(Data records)

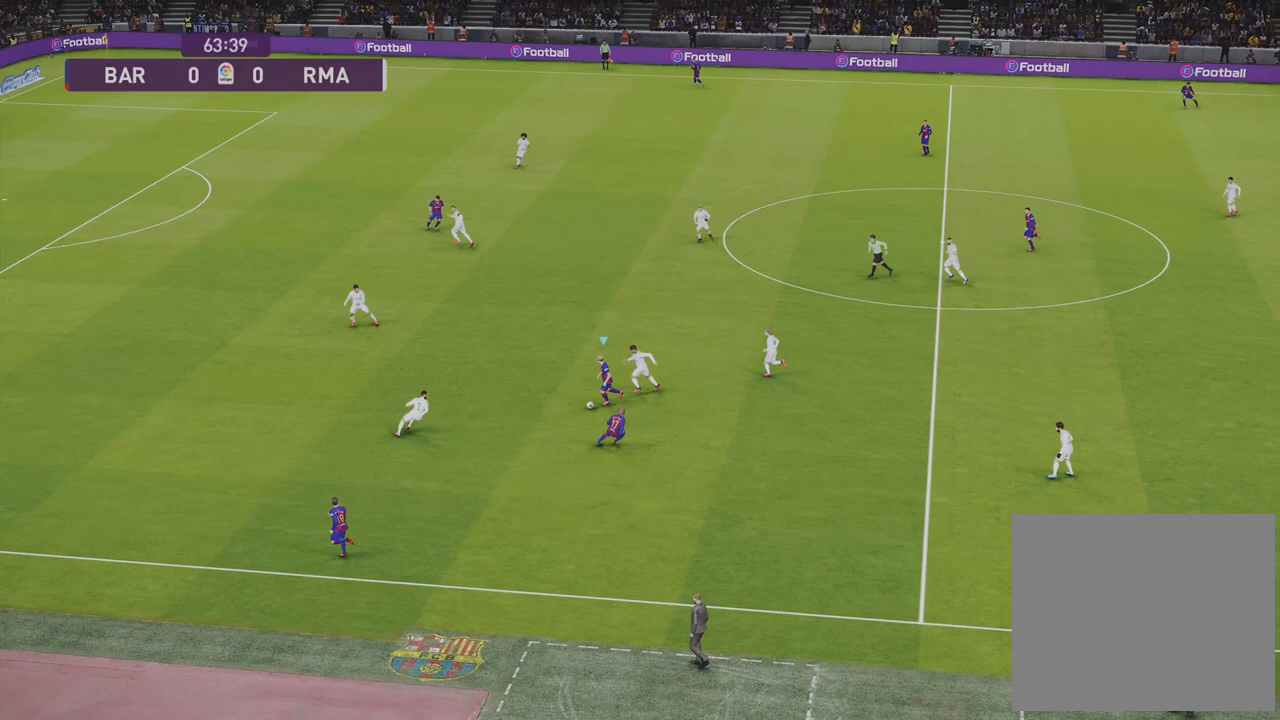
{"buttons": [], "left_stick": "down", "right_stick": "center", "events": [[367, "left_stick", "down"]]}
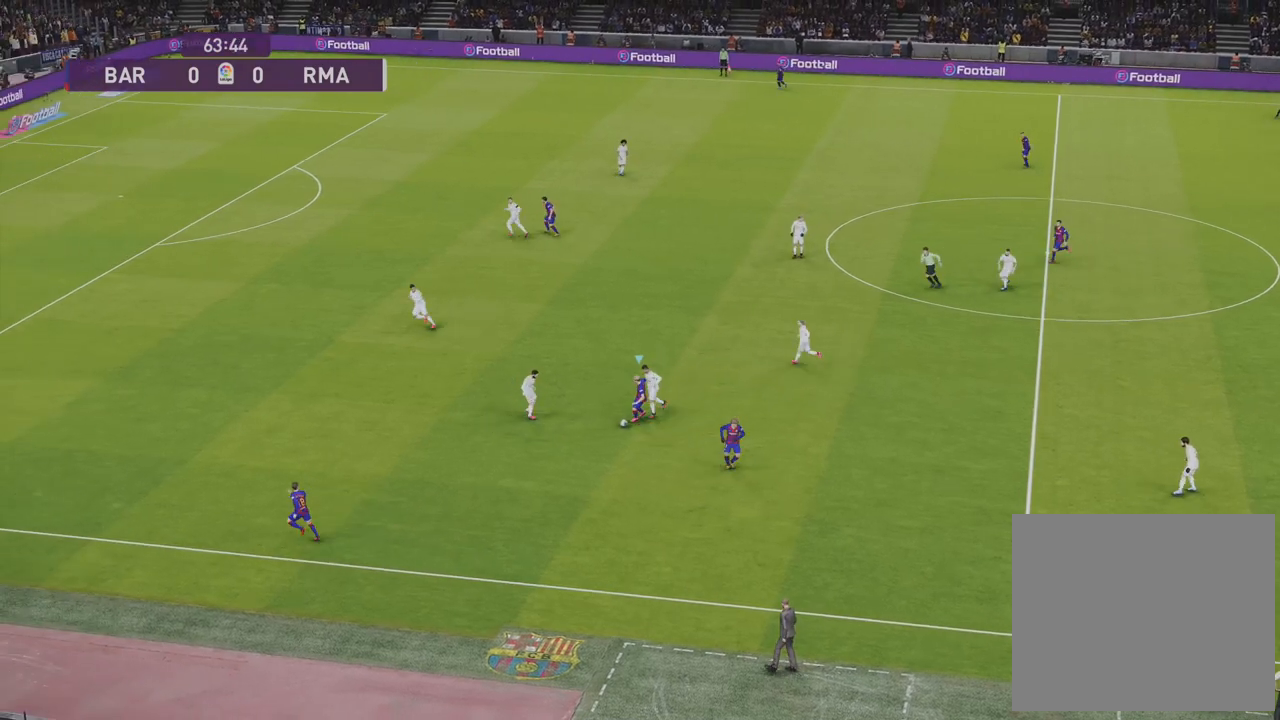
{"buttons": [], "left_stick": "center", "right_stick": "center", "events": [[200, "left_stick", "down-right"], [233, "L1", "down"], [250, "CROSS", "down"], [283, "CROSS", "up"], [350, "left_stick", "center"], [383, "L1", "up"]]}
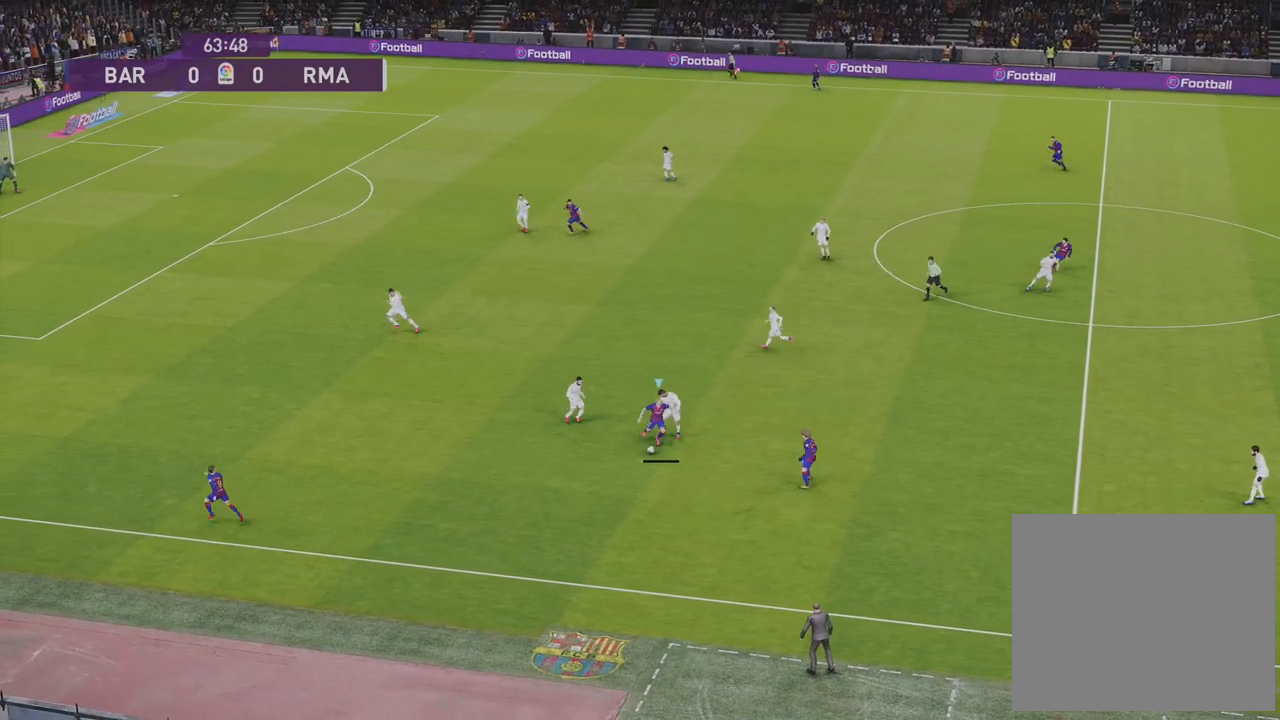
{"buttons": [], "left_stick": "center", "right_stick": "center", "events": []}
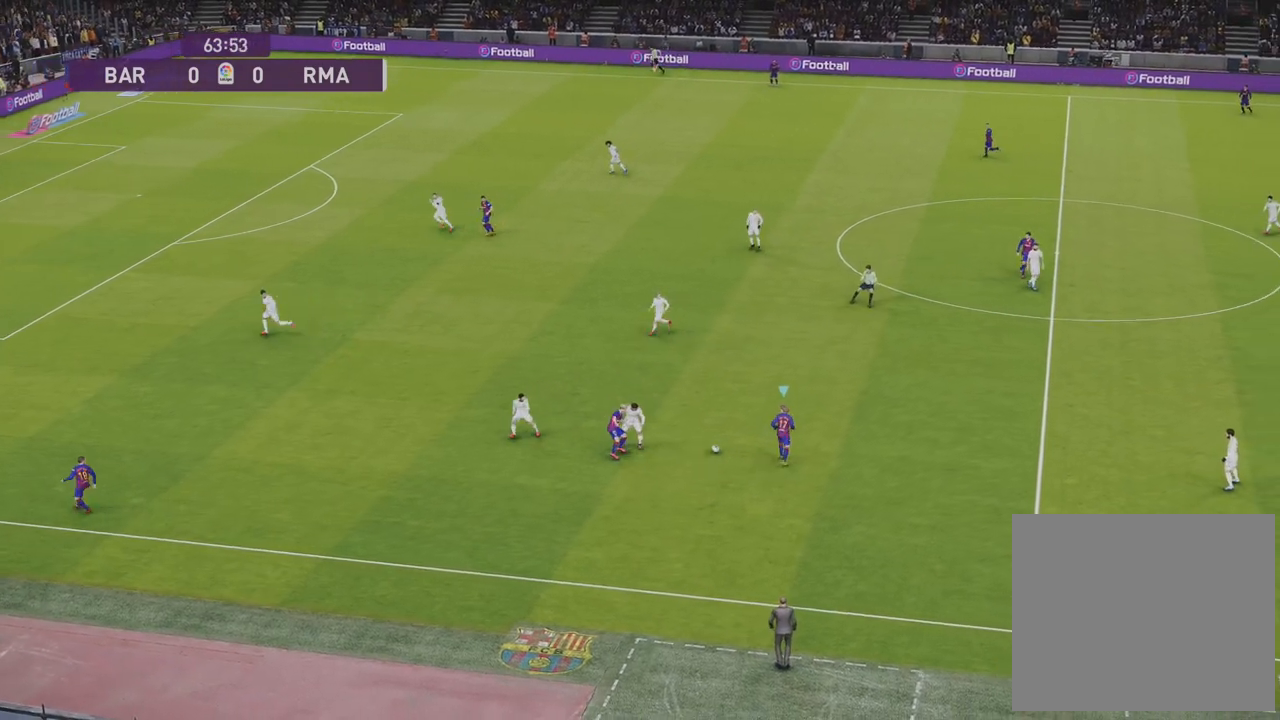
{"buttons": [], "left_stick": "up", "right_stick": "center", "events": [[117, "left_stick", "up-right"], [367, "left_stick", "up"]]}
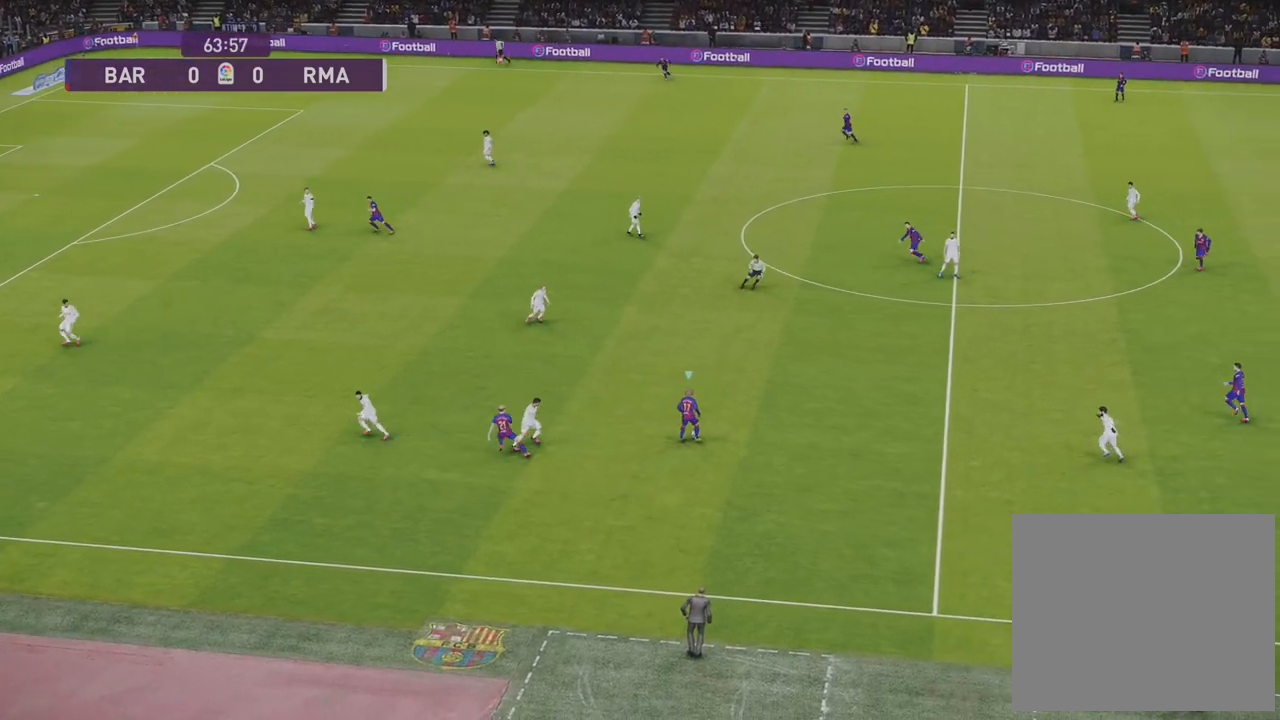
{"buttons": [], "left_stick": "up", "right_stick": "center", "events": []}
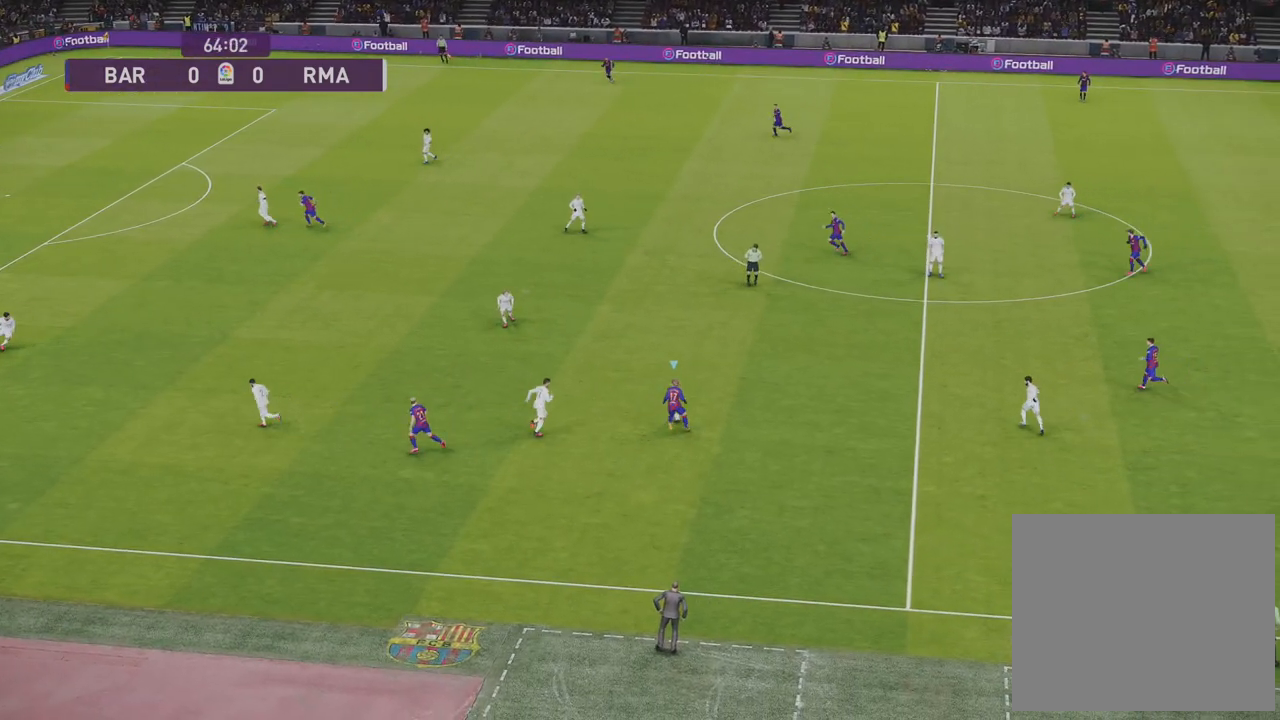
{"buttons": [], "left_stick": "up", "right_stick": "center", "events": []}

About this exercise: Would you copy every line of the entries in which "down" appears?

Expected output:
{"buttons": [], "left_stick": "down", "right_stick": "center", "events": [[367, "left_stick", "down"]]}
{"buttons": [], "left_stick": "center", "right_stick": "center", "events": [[200, "left_stick", "down-right"], [233, "L1", "down"], [250, "CROSS", "down"], [283, "CROSS", "up"], [350, "left_stick", "center"], [383, "L1", "up"]]}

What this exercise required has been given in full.